Он запер дверь мастерской, и мы пошли прочь из театра, так как по вечерам есть многие другие полезные занятия, не имеющие прямого отношения к искусству.
— Вы очень складно рассказываете. Образно. У вас там во время позиционной войны не было времени на сочинительство? Кроме сводок о потерях и боеприпасах? Пописывали ведь?
— А вот и нет. Как обрезало. Но до печально известных событий пописывал.
— А, так я вас почти знаю. Вы, должно быть, в районной газетке…
— Ах, расскажите лучше о стремительном. Где же наш режиссер? Неужели и ему шнур на шею или пулю в переносицу?

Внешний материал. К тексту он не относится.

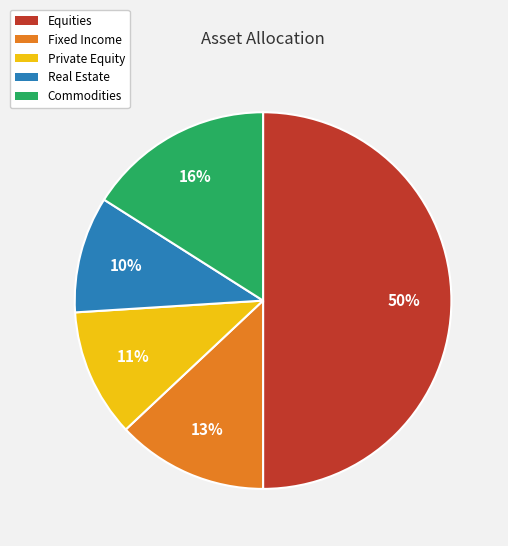

Does Commodities account for over 50% of the chart?

No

— Нет. Он Герой Советского Союза!
— Что?!
— Он во время бомбежек тут спектакли ставил. Представляете? Враг у ворот города, я имею в виду его десанты, все театры разворачиваются в тылах, хотя где тогда был тыл, не поймешь. А он тут, в помещении БДТ, спектакли ставит, и народ с передовой и от станков вместо пивнушки — в театр. Актеров много осталось. Из патриотизма и по другим причинам. А во время легендарного десанта НАТО, во время боя на Фонтанке, они прервали спектакль и вместе с ополченцами отбивались. Он очки разбил, но позицию не оставил. А потом спектакль доиграли.
— Фантастика.
— Да. А теперь он в командировке на Урале. Собирает силы для зимнего сезона. По всем приметам, странный был человек. Задумчивый.

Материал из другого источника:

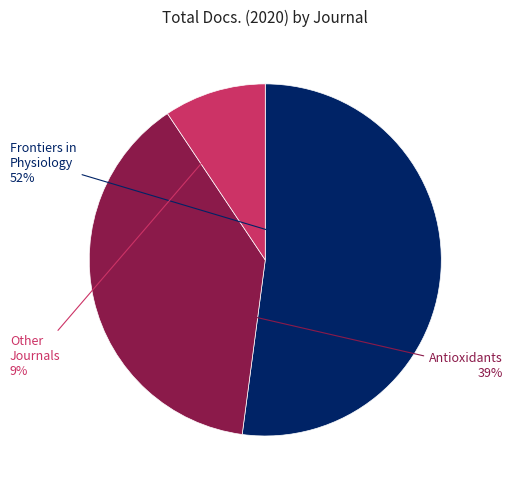

To the nearest percent, what is the average slice percentage?

33%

— Вы знаете, мне ведь в госпиталь пора, а автобусы теперь, поди, не ходят.
— Поди. Я вам дежурную машину вызову. Доедете. А то нетрезвый, хромой. Всякое может быть.
К одиннадцати часам, опоздав на вечерний обход и отметившись в дежурной книге, я долго не мог уснуть, неожиданным образом застигнутый, казалось бы, уже отжившим и забытым, но уснул все же мучительно и не просыпаясь до завтрака.
Я несколько преждевременно отправился на столь длительную прогулку в дальний путь, на ясный огонь, слушать сладкие речи. Нога разболелась, и следовало теперь дня на два углубиться в журналы девяносто седьмого года. Литературный процесс, не останови его война, обещал дать миру новые великолепные тексты, но дал, увы, еще одно потерянное поколение, неизбежное после любой войны. Закуток мой был оснащен прекрасным торшером, две лампы по сорок ватт давали достаточно света, хотя его и-следовало прятать по ночам, ведь правила внутреннего распорядка во всех госпиталях незыблемы. Если же отключить свой источник света, то в дверную щель вползал, растекался, обживался медленно другой свет, от красного абажура ночной дежурной. Этот красный фонарик, этот воспаленный зрак несколько раз подвергался изгнанию лечащей администрацией и заменялся на стандартный, зеленоватый, почти белый, не возбуждавший никаких ассоциаций, но неизменно возвращался и наконец был оставлен. От коридора к моему ученому углу вел изрядный аппендикс, паркетный, узкий, и в ночных прогулках я выходил вначале на красную зыбкую дорожку, а затем, мимо шепчущихся и постанывающих палат, далее, к умывальнику и курилке. Так и не научившись курить, я вел долгие разговоры с фронтовиками, сожалел о том, что не повергнута в прах империя зла за океаном и что теперь они оклемаются и, как пить дать, вдарят. За два месяца я завел было интрижку с медсестрой, но как-то по-дурацки, по инерции, без азарта и высокого стремления душ. А может, и не по-дурацки. Неизбежные выздоровление и выписка, недолгий выбор, куда же теперь, вызывали печаль.